Infy, also known as Prince of Persia, is an Iranian advanced persistent threat (APT) actor with activity dating back to 2004. After a near five-year silence, Infy has re-emerged with updated malware campaigns involving two primary malware families: Foudre and Tonnerre. Foudre acts as a downloader and victim profiler, typically delivered via phishing emails containing Microsoft Excel files that now embed executables rather than relying solely on macros. Tonnerre is a second-stage implant designed to extract data from high-value targets. The group’s command-and-control (C2) infrastructure is highly resilient, employing a domain generation algorithm (DGA) to evade takedown efforts and using RSA signature files to validate authentic C2 domains. This cryptographic validation ensures that malware only communicates with legitimate C2 servers controlled by the threat actor. The latest Tonnerre versions include mechanisms to communicate with a Telegram group, leveraging messaging platforms for covert command and control. Infy’s campaigns have targeted countries across the Middle East, South Asia, North America, and Europe, with prior known victims in Sweden, the Netherlands, and Turkey. The group’s malware variants have evolved over time, including versions camouflaged as news finders or trojans spying on Telegram content. The threat actor’s operational security and use of layered malware components demonstrate a sophisticated espionage capability focused on credential theft, data exfiltration, and long-term persistence.

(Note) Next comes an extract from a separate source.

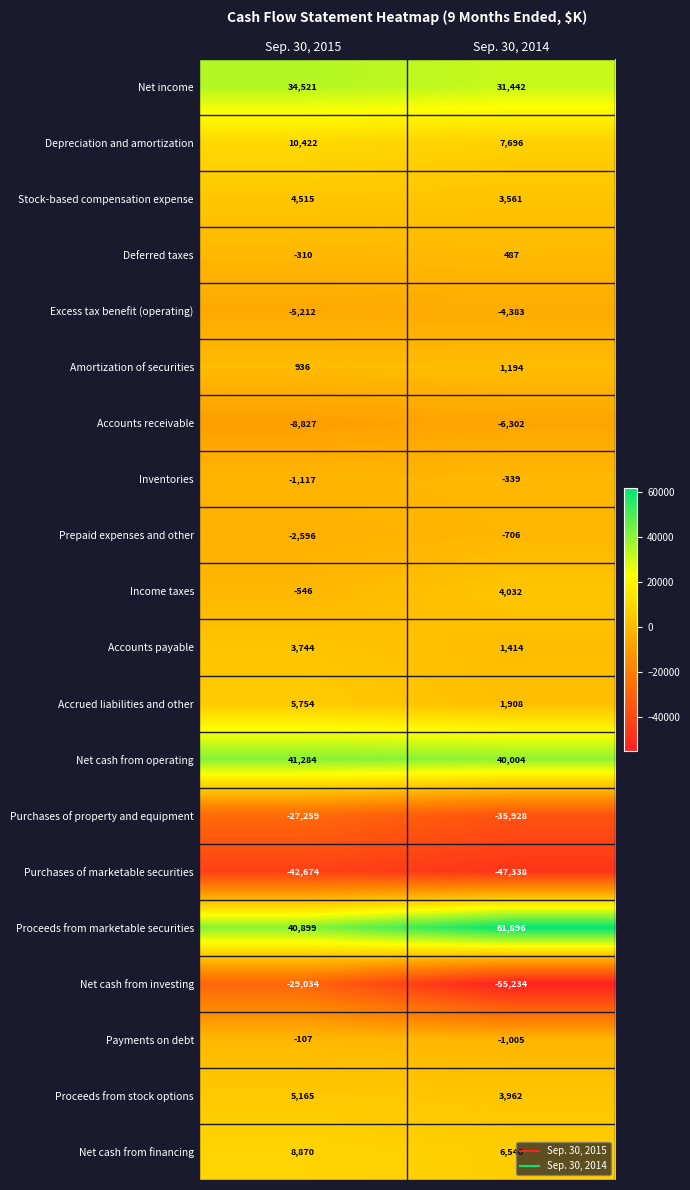

At which category is the sum across all series the highest?

Sep. 30, 2015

SafeBreach’s research highlights that Infy remains active and dangerous, with a broader scale of operations than previously understood. The group’s use of phishing with embedded executables, DGA-based C2, and Telegram integration complicates detection and mitigation efforts.

For European organizations, especially those in Sweden and the Netherlands, the resurgence of Infy poses significant risks to confidentiality and integrity of sensitive data. The malware’s ability to profile victims and exfiltrate data from high-value machines threatens intellectual property, government secrets, and critical infrastructure information. The use of phishing emails with embedded executables increases the likelihood of initial compromise, particularly in organizations with insufficient email security or user awareness. The sophisticated C2 infrastructure with DGA and RSA validation complicates network detection and takedown efforts, potentially allowing prolonged undetected access. The integration of Telegram for command and control adds a layer of stealth and resilience, making incident response more challenging. The broad geographic targeting suggests potential spillover effects to European allies and partners, increasing the risk of espionage and data breaches. Disruption to availability is less emphasized but cannot be ruled out given the malware’s implant capabilities. Overall, the threat could lead to significant operational, reputational, and regulatory impacts for affected European entities.

European organizations should implement multi-layered phishing defenses, including advanced email filtering that detects embedded executables and suspicious Excel files. User training should emphasize the risks of opening unexpected attachments, especially those with embedded executables rather than macros. Endpoint detection and response (EDR) solutions must be tuned to identify behaviors associated with Foudre and Tonnerre malware, such as unusual network connections to DGA-generated domains and attempts to download RSA signature files. Network monitoring should include detection of anomalous DNS queries indicative of DGA activity and traffic to Telegram-related endpoints. Incident response teams should develop playbooks for investigating potential Infy infections, including forensic analysis of Excel files and C2 communication patterns. Organizations should consider threat intelligence sharing with peers and national cybersecurity centers to track evolving Infy indicators. Restricting or monitoring use of Telegram and similar messaging apps on corporate networks may reduce C2 channel effectiveness. Regular patching and minimizing attack surface by disabling unnecessary macros and executable content in documents will further reduce risk. Finally, organizations should conduct red team exercises simulating Infy tactics to validate detection and response capabilities.